La Salle Bourgie accueillait hier soir le réputé violoniste Leonidas Kavakos, qui offrait la deuxième moitié d’une intégrale des sonates et partitas pour violon seul de Bach entamée au Club musical de Québec deux jours auparavant.
Par la façon différenciée dont il attaque les accords, par celle dont il se permet de jouer avec la longueur des notes pour souligner leur rôle dans la conduite des voix, Leonidas Kavakos fait la démonstration d’une approche réfléchie et mûrie, et d’une volonté de rafraîchir le discours de ces œuvres jouées maintes et maintes fois. Que l’archet glisse plus d’une fois sur les cordes supérieures sans les faire parler est certes étonnant de la part d’un interprète de ce calibre (son crin d’archet est-il usé, ou maladapté aux températures actuelles?), mais n’annule pas en soi la qualité et la profondeur de l’interprétation offerte.

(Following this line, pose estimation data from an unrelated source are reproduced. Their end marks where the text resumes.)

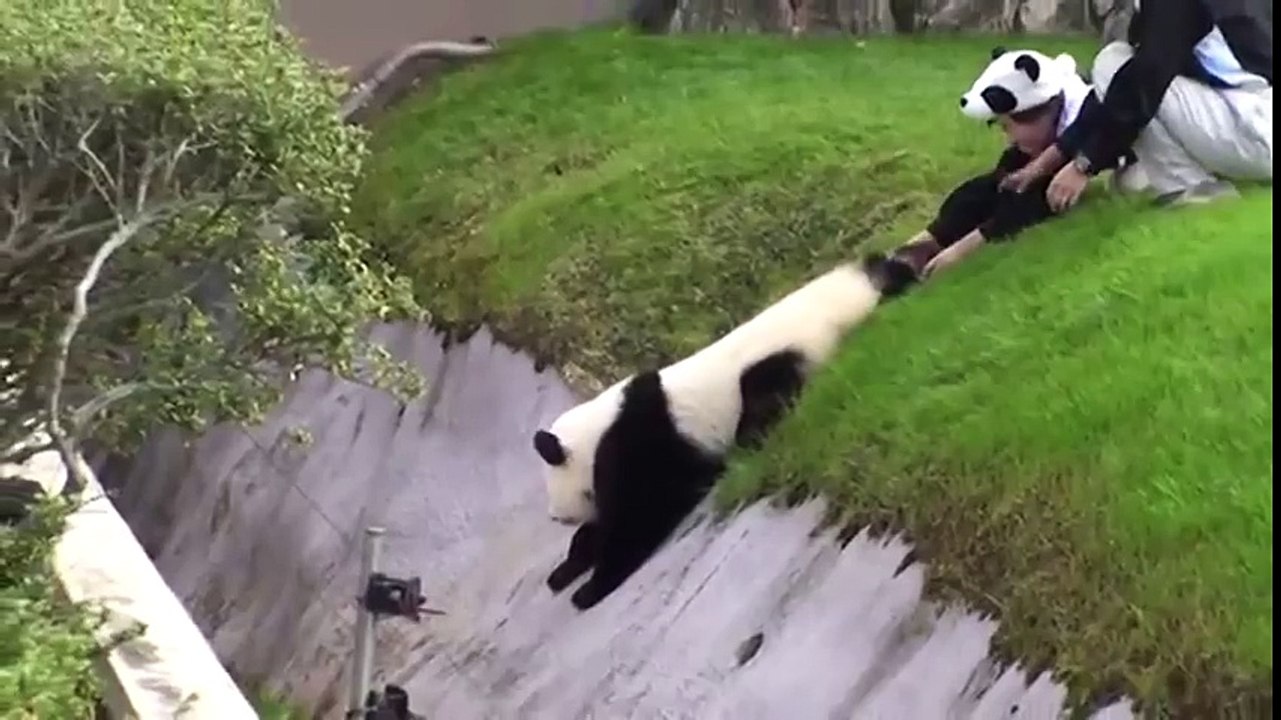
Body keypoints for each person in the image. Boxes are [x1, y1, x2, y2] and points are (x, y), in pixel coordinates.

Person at [881, 48, 1125, 291]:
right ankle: (909, 255)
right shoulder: (1052, 127)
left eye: (1008, 127)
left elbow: (1027, 207)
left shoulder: (1088, 120)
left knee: (1026, 199)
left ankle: (926, 262)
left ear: (1037, 114)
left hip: (1106, 166)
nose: (1008, 137)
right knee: (979, 192)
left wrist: (960, 252)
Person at [1045, 0, 1272, 210]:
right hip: (1255, 120)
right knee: (1126, 71)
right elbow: (1120, 90)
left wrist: (1085, 164)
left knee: (1112, 62)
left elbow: (1145, 79)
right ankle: (1178, 177)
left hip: (1256, 129)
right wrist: (1061, 152)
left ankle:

Sans s’inscrire entièrement dans le mouvement des interprétations historiquement informées sur instruments d’époque, Kavakos s’en inspire clairement. L’ornementation qu’il se permet d’ajouter – trilles, mordants, remplissage de grands sauts par l’ajout de passages en mouvement conjoint – est constamment gracieuse et suscite le ravissement.

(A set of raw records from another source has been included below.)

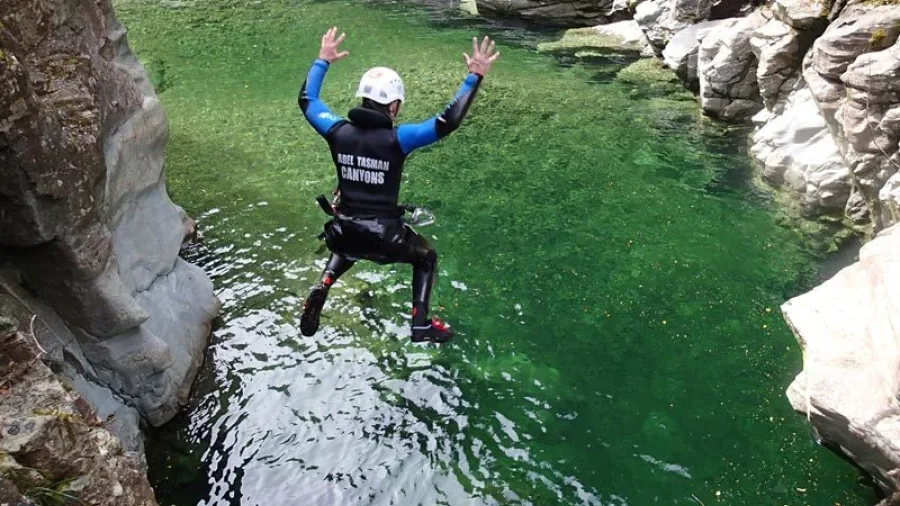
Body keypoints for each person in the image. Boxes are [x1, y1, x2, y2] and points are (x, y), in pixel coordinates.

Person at [298, 27, 499, 343]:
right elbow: (447, 122)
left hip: (342, 232)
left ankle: (324, 282)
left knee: (350, 237)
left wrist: (323, 60)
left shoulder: (336, 131)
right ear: (393, 107)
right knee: (426, 257)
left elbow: (308, 99)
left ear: (362, 99)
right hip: (385, 237)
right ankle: (421, 324)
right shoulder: (398, 139)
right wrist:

L’articulation fait elle aussi l’objet d’une recherche attentionnée : au fil d’un arpège descendant, Kavakos passe progressivement d’un legato sur les notes supérieures à un staccato soigné sur les graves, un choix confirmé par les reprises en séquence du motif qui reçoivent le même traitement. Les coups d’archet, parfois originaux, sont au service des fonctions harmoniques. Cela s’exprime par exemple dans les cadences dont le mouvement mélodique se poursuit au-delà du point de chute du mouvement harmonique, dont les dernières notes sont réarticulées à la pointe sans changer de direction, leur conservant ainsi la légèreté appropriée.
L’emploi judicieux de variations de nuances et de coloris constitue un autre point fort. Les reprises, en plus de donner lieu aux ajouts d’ornementation mentionnés, sont variées soit par l’ajout d’un écho veloûté ou au contraire, d’une présentation plus affirmée. La réalisation chambranlante de certaines intentions joue cependant des tours au violoniste, spécifiquement au début de la fugue de la première sonate : en voulant amplifier l’addition séquentielle des voix par l’ajout d’un crescendo contrôlé, Kavakos s’oblige à aborder la première entrée dans une nuance très douce, pour un résultat plus ou moins heureux hier soir. Il faut dire qu’en général, ses débuts de mouvements sont précipités et manquent de préparation anticipée, alors que ses finales sont soignées et remplies d’atmosphère (qu’il étire d’ailleurs parfois trop).
Au sujet de cette fugue, ajoutons que le tempo choisi était étonnamment lent, plus lent que celui de son propre enregistrement, nourrissant les soupçons que le violoniste lui-même ou son instrument était indisposé et porté à opter pour la prudence.
Nonobstant cette réserve, Kavakos réussit le mieux dans les coloris tendres, transportant le public dans des contrées intérieures dont l’enchantement semble à l’abri des corruptions du monde extérieur. À ce titre, la sicilienne de la première sonate et la sarabande de la première partita ont représenté de grands moments.
Malheureusement, les mouvements énergiques remplis d’accords souffrent, eux, d’une sonorité un peu rêche provoquée par un mouvement d’archet trop vertical. Conséquemment, le début de la grande chaconne de la Partita en ré mineur, qui couronne le concert, manque d’ampleur et de résonnance, bien que la suite soit garnie de trouvailles et ciselée comme un bijou.
Dans l’ensemble, le violoniste grec a brillé par des choix originaux, une approche mûrie et des moments de grâce où tous les éléments ont convergé pour former un résultat d’une beauté inaliénable. La surprise de la soirée, étant donné la réputation de l’invité, a été la fragilité de ces moments.